- [WHAT THIS TASK INVOLVES]: Could you find every line in the entries below that holds the word "购点消耗" and copy it?

(Entries taken from a collection)
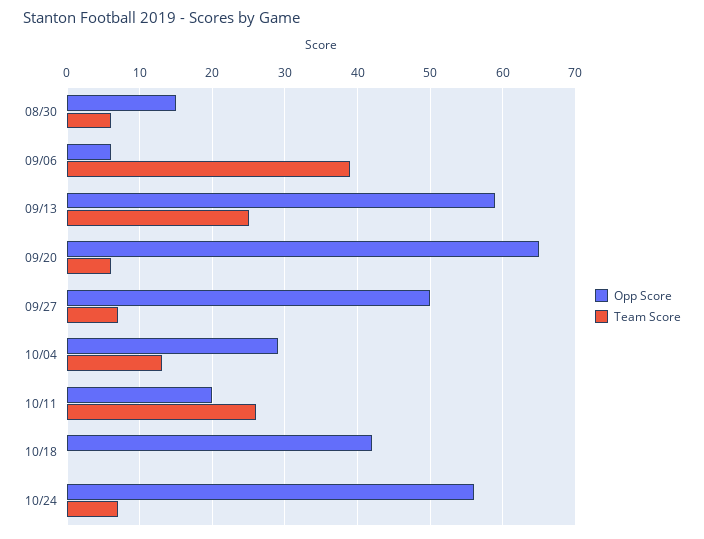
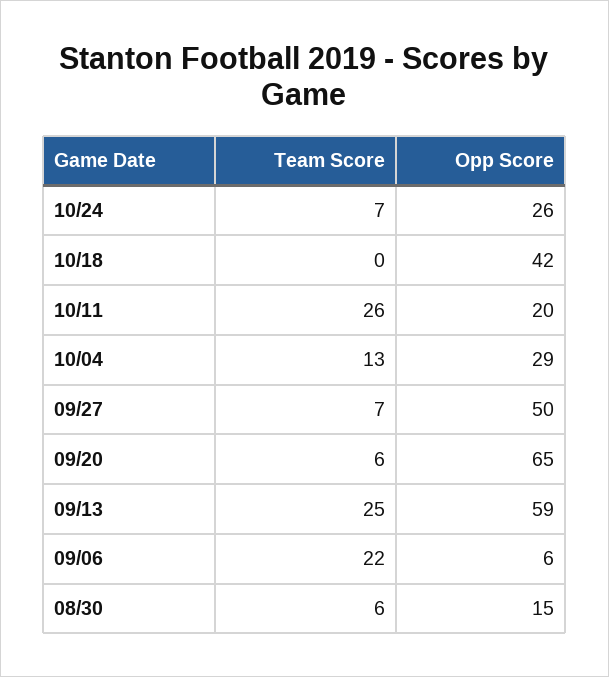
  {
    "Opp Score": {
      "08/30": 15,
      "09/06": 6,
      "09/13": 59,
      "09/20": 65,
      "09/27": 50,
      "10/04": 29,
      "10/11": 20,
      "10/18": 42,
-     "10/24": 56
+     "10/24": 26
    },
    "Team Score": {
      "08/30": 6,
-     "09/06": 39,
+     "09/06": 22,
      "09/13": 25,
      "09/20": 6,
      "09/27": 7,
      "10/04": 13,
      "10/11": 26,
      "10/18": 0,
      "10/24": 7
    }
  }

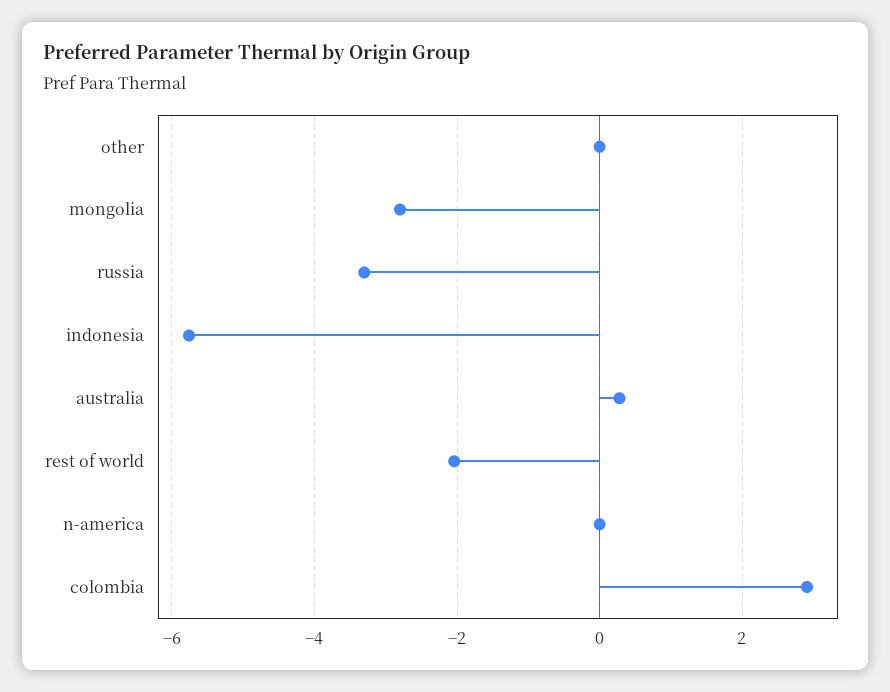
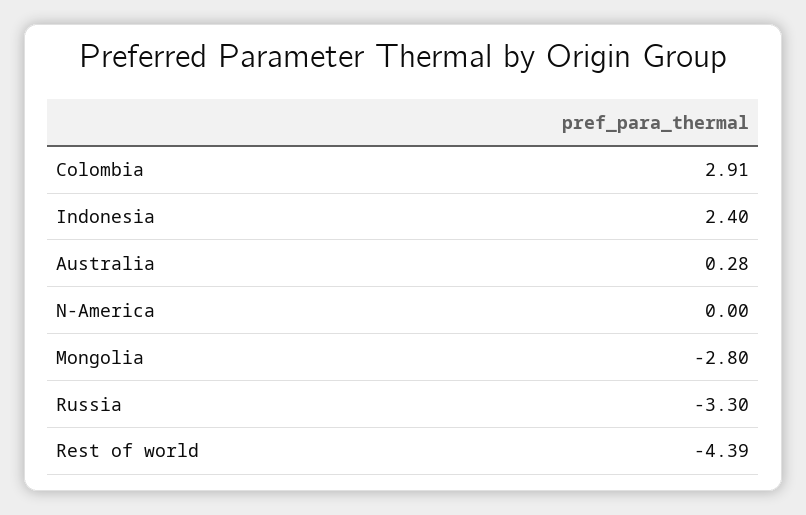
  {
-   "other": 0,
    "mongolia": -2.8,
    "russia": -3.3,
-   "indonesia": -5.8,
+   "indonesia": 2.4,
    "australia": 0.28,
-   "rest of world": -2,
+   "rest of world": -4.39,
    "n-america": 0,
    "colombia": 2.91
  }

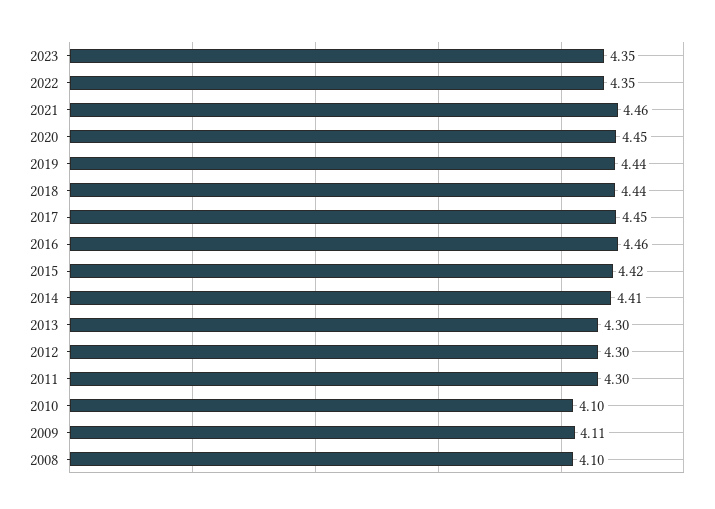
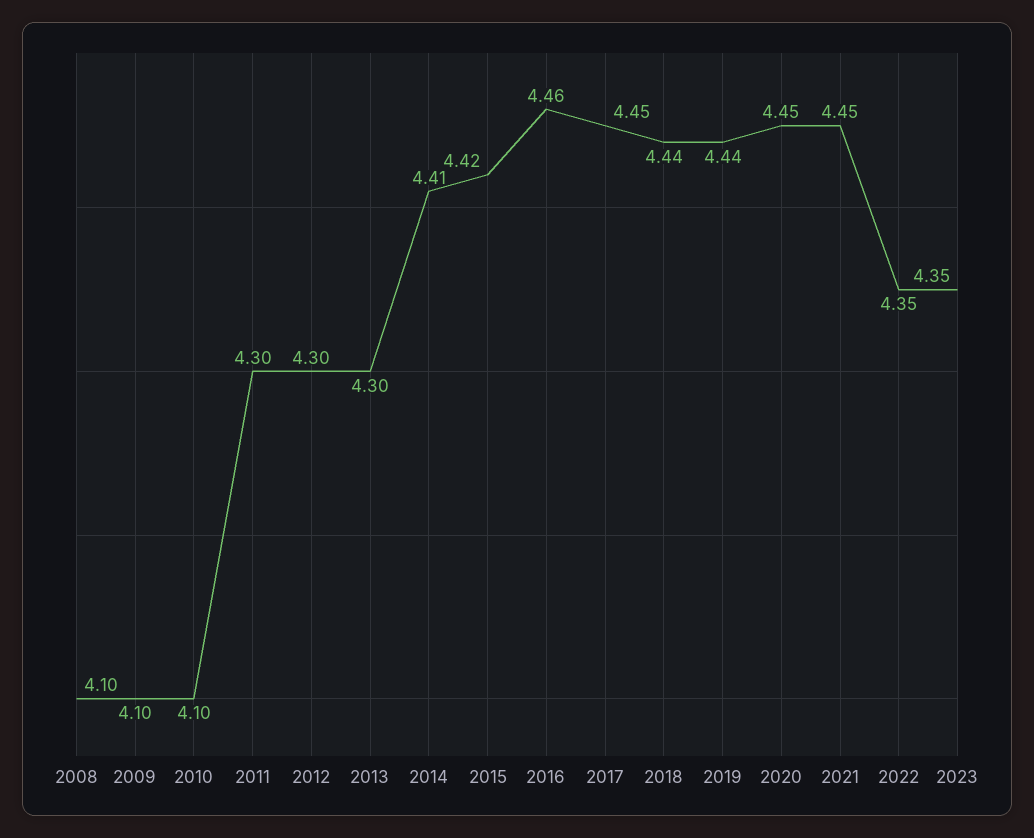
  {
    "2023": 4.35,
    "2022": 4.35,
-   "2021": 4.46,
+   "2021": 4.45,
    "2020": 4.45,
    "2019": 4.44,
    "2018": 4.44,
    "2017": 4.45,
    "2016": 4.46,
    "2015": 4.42,
    "2014": 4.41,
    "2013": 4.3,
    "2012": 4.3,
    "2011": 4.3,
    "2010": 4.1,
-   "2009": 4.11,
+   "2009": 4.1,
    "2008": 4.1
  }

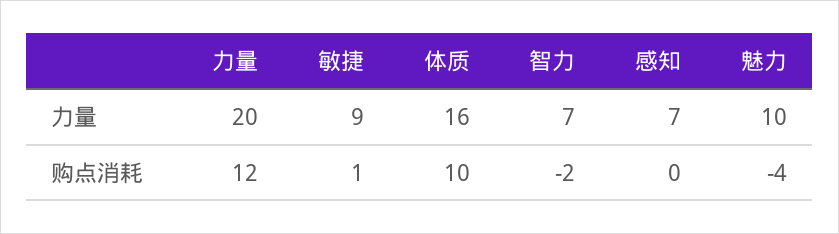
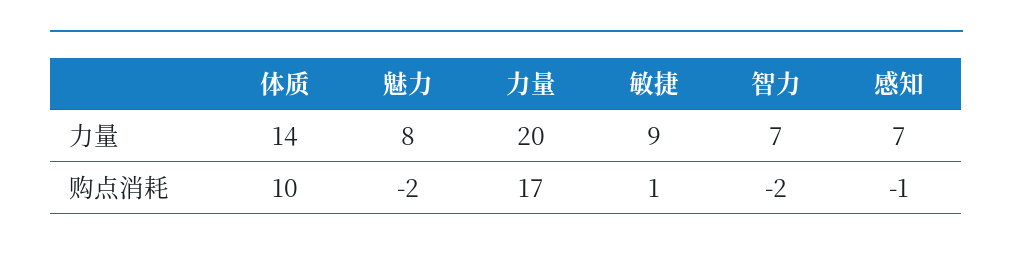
  {
    "力量": {
      "力量": 20,
-     "购点消耗": 12
+     "购点消耗": 17
    },
    "敏捷": {
      "力量": 9,
      "购点消耗": 1
    },
    "体质": {
-     "力量": 16,
+     "力量": 14,
      "购点消耗": 10
    },
    "智力": {
      "力量": 7,
      "购点消耗": -2
    },
    "感知": {
      "力量": 7,
-     "购点消耗": 0
+     "购点消耗": -1
    },
    "魅力": {
-     "力量": 10,
+     "力量": 8,
-     "购点消耗": -4
+     "购点消耗": -2
    }
  }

- [TASK ANSWER]:
-     "购点消耗": 12
+     "购点消耗": 17
      "购点消耗": 1
      "购点消耗": 10
      "购点消耗": -2
-     "购点消耗": 0
+     "购点消耗": -1
-     "购点消耗": -4
+     "购点消耗": -2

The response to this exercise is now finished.